Analis PT MNC Sekuritas, Herditya Wicaksono, menjelaskan bahwa koreksi IHSG pada pekan tersebut dipengaruhi oleh beberapa faktor. Selain hari perdagangan yang relatif pendek, pelemahan nilai tukar rupiah terhadap dolar Amerika Serikat juga turut menekan laju indeks. Sentimen global dan domestik ini menciptakan ketidakpastian yang tercermin dalam pergerakan harga saham.
Di sisi lain, hasil review indeks MSCI yang efektif pada penutupan perdagangan Jumat (29/5) justru memicu pergerakan yang beragam, bahkan signifikan, pada sejumlah saham yang sebelumnya dikeluarkan dari indeks, khususnya dari MSCI Global Standard Index Indonesia dan MSCI Global Small Cap. Fenomena ini menunjukkan bahwa rebalancing indeks, meski berdampak pada keluarnya emiten tertentu, dapat menciptakan peluang bagi saham-saham yang sebelumnya kurang dilirik.
Baca Juga
Beberapa emiten besar tercatat keluar dari MSCI Global Standard Index Indonesia. Menariknya, sebagian besar dari saham-saham yang didepak justru mencatatkan penguatan yang mencolok. PT Barito Renewables Energy Tbk (BREN) menjadi yang paling bersinar dengan lonjakan 25% ke level Rp3.300. Penguatan signifikan lainnya juga terlihat pada PT Petrindo Jaya Kreasi Tbk (CUAN) yang melesat 24,75% ke Rp630, serta PT Dian Swastatika Sentosa Tbk (DSSA) yang naik 13,89% ke Rp492. PT Amman Mineral Internasional Tbk (AMMN) turut menguat 6,11% ke Rp3.300.
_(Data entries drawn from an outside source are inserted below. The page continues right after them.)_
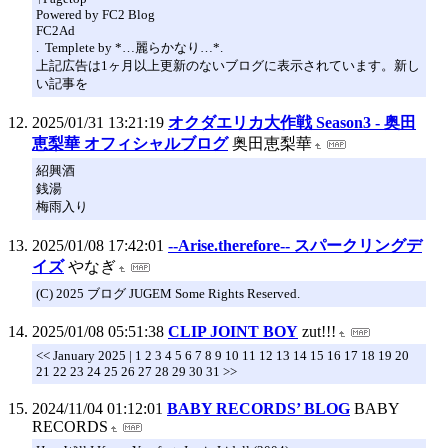
Powered by FC2 Blog
FC2Ad
. Templete by *…麗らかなり…*.
上記広告は1ヶ月以上更新のないブログに表示されています。新し
い記事を
2025/01/31 13:21:19
オクダエリカ大作戦 Season3 - 奥田
恵梨華 オフィシャルブログ
奥田恵梨華
紹興酒
銭湯
梅雨入り
2025/01/08 17:42:01
--Arise.therefore-- スパークリングデ
イズ
やなぎ
(C) 2025 ブログ JUGEM Some Rights Reserved.
2025/01/08 05:51:38
CLIP JOINT BOY
zut!!!
<< January 2025 | 1 2 3 4 5 6 7 8 9 10 11 12 13 14 15 16 17 18 19 20
21 22 23 24 25 26 27 28 29 30 31 >>
2024/11/04 01:12:01
BABY RECORDS’ BLOG
BABY
RECORDS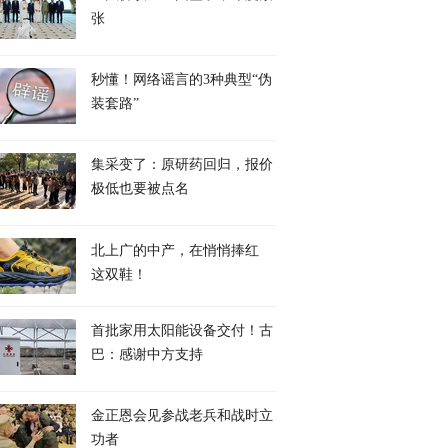
张
秒懂！网络谣言的3种典型“伪
装套路”
集采变了：原研药回归，报价
极低也要被点名
北上广的中产，在悄悄捧红
这双鞋！
首批家用太阳能设备交付！古
巴：感谢中方支持
金正恩会见参战老兵和战时立
功者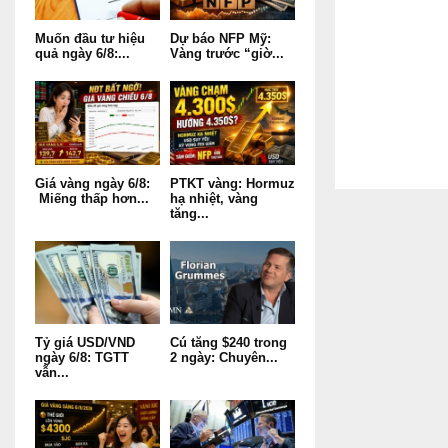
Muốn đầu tư hiệu
Dự báo NFP Mỹ:
quả ngày 6/8:...
Vàng trước “giờ...
Giá vàng ngày 6/8:
PTKT vàng: Hormuz
Miếng thấp hơn...
hạ nhiệt, vàng
tăng...
Tỷ giá USD/VND
Cú tăng $240 trong
ngày 6/8: TGTT
2 ngày: Chuyên...
vẫn...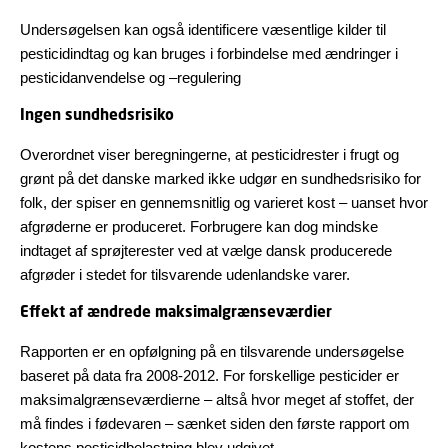
Undersøgelsen kan også identificere væsentlige kilder til
pesticidindtag og kan bruges i forbindelse med ændringer i
pesticidanvendelse og –regulering
Ingen sundhedsrisiko
Overordnet viser beregningerne, at pesticidrester i frugt og
grønt på det danske marked ikke udgør en sundhedsrisiko for
folk, der spiser en gennemsnitlig og varieret kost – uanset hvor
afgrøderne er produceret. Forbrugere kan dog mindske
indtaget af sprøjterester ved at vælge dansk producerede
afgrøder i stedet for tilsvarende udenlandske varer.
Effekt af ændrede maksimalgrænseværdier
Rapporten er en opfølgning på en tilsvarende undersøgelse
baseret på data fra 2008-2012. For forskellige pesticider er
maksimalgrænseværdierne – altså hvor meget af stoffet, der
må findes i fødevaren – sænket siden den første rapport om
kostens pesticidbelastning blev udgivet.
Namun, tidak semua saham yang keluar dari indeks mengalami penguatan. PT Chandra Asri Pacific Tbk (TPIA) justru melemah 6,05% ke Rp1.785, diikuti oleh PT Sumber Alfaria Trijaya Tbk (AMRT) yang turun 3,36% ke Rp1.150. AMRT sendiri dialihkan ke daftar MSCI Global Small Cap, di mana ia menjadi satu-satunya saham yang berhasil masuk dalam indeks tersebut. Sementara itu, MSCI mengeluarkan 13 saham dari MSCI Global Small Cap, mayoritas di antaranya mengalami tekanan jual.
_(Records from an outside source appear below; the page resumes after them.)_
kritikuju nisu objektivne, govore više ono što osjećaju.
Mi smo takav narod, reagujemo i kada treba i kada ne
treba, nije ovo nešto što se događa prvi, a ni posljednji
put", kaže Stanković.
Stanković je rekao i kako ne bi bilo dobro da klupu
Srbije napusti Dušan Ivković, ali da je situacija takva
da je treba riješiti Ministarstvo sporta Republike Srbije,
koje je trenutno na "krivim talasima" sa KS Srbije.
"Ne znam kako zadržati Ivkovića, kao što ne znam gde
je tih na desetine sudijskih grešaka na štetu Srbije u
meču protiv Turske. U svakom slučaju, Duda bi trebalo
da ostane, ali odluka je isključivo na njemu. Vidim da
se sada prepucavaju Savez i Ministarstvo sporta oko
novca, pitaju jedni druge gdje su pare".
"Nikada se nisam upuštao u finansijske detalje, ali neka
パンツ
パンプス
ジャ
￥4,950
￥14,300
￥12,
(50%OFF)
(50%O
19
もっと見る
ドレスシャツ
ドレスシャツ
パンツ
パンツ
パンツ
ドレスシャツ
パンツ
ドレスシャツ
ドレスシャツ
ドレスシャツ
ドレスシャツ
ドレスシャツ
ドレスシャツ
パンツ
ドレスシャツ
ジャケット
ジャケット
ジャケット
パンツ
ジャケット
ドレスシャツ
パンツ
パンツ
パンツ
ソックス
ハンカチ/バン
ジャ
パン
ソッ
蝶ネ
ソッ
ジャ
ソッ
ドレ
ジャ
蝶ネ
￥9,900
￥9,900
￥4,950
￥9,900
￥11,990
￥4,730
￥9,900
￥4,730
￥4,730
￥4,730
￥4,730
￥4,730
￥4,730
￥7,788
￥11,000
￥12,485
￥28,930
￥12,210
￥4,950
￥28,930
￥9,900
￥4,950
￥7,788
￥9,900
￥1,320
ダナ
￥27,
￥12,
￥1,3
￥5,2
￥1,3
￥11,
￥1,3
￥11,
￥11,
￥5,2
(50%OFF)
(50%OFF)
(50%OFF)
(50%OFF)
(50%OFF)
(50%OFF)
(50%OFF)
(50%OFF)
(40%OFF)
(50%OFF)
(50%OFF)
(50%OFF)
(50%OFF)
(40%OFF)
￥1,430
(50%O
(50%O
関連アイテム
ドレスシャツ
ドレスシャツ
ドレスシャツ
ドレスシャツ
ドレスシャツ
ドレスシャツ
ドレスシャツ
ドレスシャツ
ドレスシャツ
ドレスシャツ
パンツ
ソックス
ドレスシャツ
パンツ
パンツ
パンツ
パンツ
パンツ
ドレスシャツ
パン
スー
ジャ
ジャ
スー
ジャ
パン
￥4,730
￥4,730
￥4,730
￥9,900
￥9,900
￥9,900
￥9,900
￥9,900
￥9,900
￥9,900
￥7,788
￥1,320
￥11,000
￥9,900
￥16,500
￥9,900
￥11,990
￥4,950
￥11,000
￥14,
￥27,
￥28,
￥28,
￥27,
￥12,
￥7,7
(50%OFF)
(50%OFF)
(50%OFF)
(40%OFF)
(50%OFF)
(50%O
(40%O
- Pergerakan IHSG pada pekan 25-29 Mei 2026 tercatat melemah 0,56%, dipicu oleh faktor internal seperti pelemahan rupiah dan sentimen eksternal.
- Rebalancing indeks MSCI efektif pada 29 Mei 2026 menimbulkan dampak bervariasi pada saham, dengan beberapa emiten yang keluar justru melonjak signifikan.
- Saham seperti BREN, CUAN, DSSA, dan AMMN menunjukkan penguatan pasca-keluar dari MSCI Global Standard Index Indonesia, sementara TPIA dan AMRT mengalami pelemahan.
- PT Sumber Alfaria Trijaya Tbk (AMRT) menjadi satu-satunya saham yang berhasil masuk ke MSCI Global Small Cap, meskipun banyak saham lain yang dikeluarkan dari indeks ini mengalami tekanan jual.
Meskipun ada emiten yang keluar dari indeks utama, pergerakan harga saham yang dinamis menunjukkan bahwa pasar modal Indonesia terus menawarkan peluang investasi yang menarik. Investor perlu mencermati berbagai faktor, termasuk perubahan dalam indeks global seperti MSCI, serta kondisi makroekonomi dan fundamental emiten untuk membuat keputusan investasi yang tepat.